Table 4. Overall classification results using ngrams (maxgap = 0)
Table 5. Overall classification results using skip-grams with maxgap = 1
Table 6. Overall classification results using skip-grams with maxgap = 2
Table 7. Overall classification results using skip-grams with maxgap = 3

4.2 Influence of Parameters n, x and k on Authorship Attribution for Each Author

The previous subsection studied the influence of parameters n, x and k on the ranking of authors for all anonymous texts. This subsection analyzes the results for each author separately. Tables 8a and b respectively show the success rates attributed to each author (rank \(R_1\)) for \(maxgap = 0\), \(k = 100\) and \(k = 250\), when the other parameters are varied.

Table 8. Success rate per author using skip-grams with maxgap = 0 (ngrams)
Table 9. Accuracy per author using ngrams (maxgap = 0)

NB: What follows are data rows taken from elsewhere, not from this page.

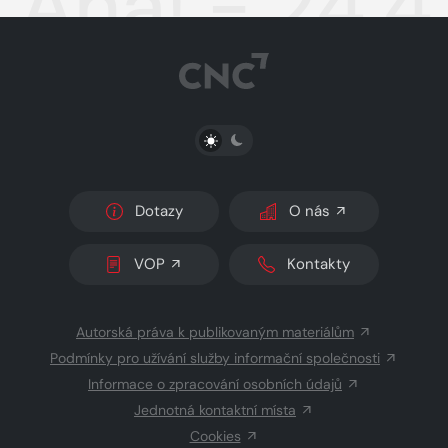
Aha! - 24.
PŘEPNOUT SVĚTLÝ/TMAVÝ REŽIM
Dotazy
O nás
VOP
Kontakty
Autorská práva k publikovaným materiálům
Podmínky pro užívání služby informační společnosti
Informace o zpracování osobních údajů
Jednotná kontaktní místa
Cookies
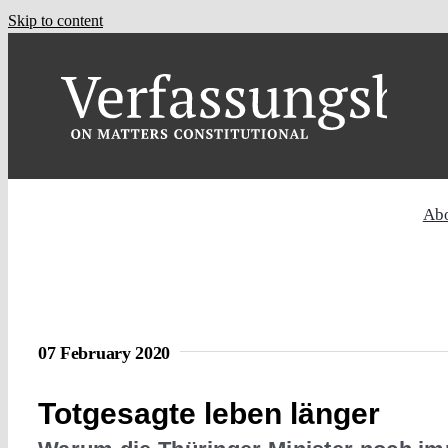
Skip to content
Ab
07 February 2020
Totgesagte leben länger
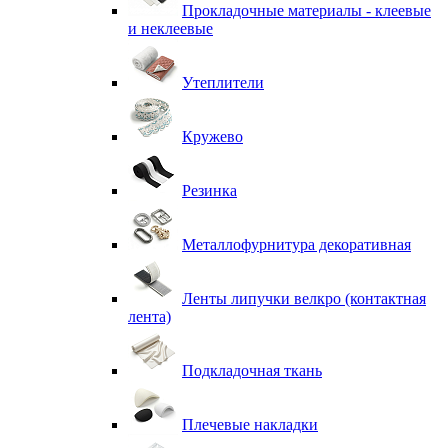
Прокладочные материалы - клеевые
и неклеевые
Утеплители
Кружево
Резинка
Металлофурнитура декоративная
Ленты липучки велкро (контактная
лента)
Подкладочная ткань
Плечевые накладки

It can be observed that for most authors, at least 66.7 % of texts are correctly attributed. For example, for \(n=2\), \(x=2\) and \(k=250\), four authors have all texts correctly identified, four have 66.7 % of their texts correctly classified, and two have 33.3 % of texts correctly classified. Overall, it can be thus found that the proposed approach performs very well.

It can also be found that some authors were harder to classify (author 3420481 and 3454871). After investigation, we found that the reason for the incorrect classification is that both authors have posted a same very long blog post, which represents about 50 % of the length of their respective corpus. This content has a distinct writing style, which suggests that it was not written by any of these authors. Thus, it had a great influence on their signatures, and led to the poor classification of these authors.

In contrast, some authors were very easily identified with high success rate and high accuracy (cf. Table 9 for accuracies). For example, all texts by authors 3182387 and 3298664 were almost always correctly classified for the tested parameter values in these tables. The reason is that these authors have distinctive writing styles in terms of part-of-speech patterns.

Table 10. Summary of best success rate results (Best \(R_1\) Rank)

5 Conclusions

A novel approach using fixed or variable-length patterns of part-of-speech skip-grams or n-grams as features was presented for blog authorship attribution. An experimental evaluation using blog posts from 10 blog authors has shown that authors are accurately classified with more than 73.3 % success rate, and an average accuracy of 94.7 %, using a small number of POS patterns (e.g. \(k = 250\)), and that it is unnecessary to create signatures with a large number of patterns. Moreover, it was found that using fixed length POS bigrams provided better results than using POS ngrams or using a larger gap between POS tags, and that using fixed length patterns is preferable to using variable-length patterns. To give the reader a feel of the relative efficacy of this approach on traditional long texts, we present a summary table of results on a corpus of 30 books by ten 19th century authors (c.f. Table 10 for comparative results) [18, 19]. In future work, we plan to develop other features and also evaluate the proposed features on other types of texts.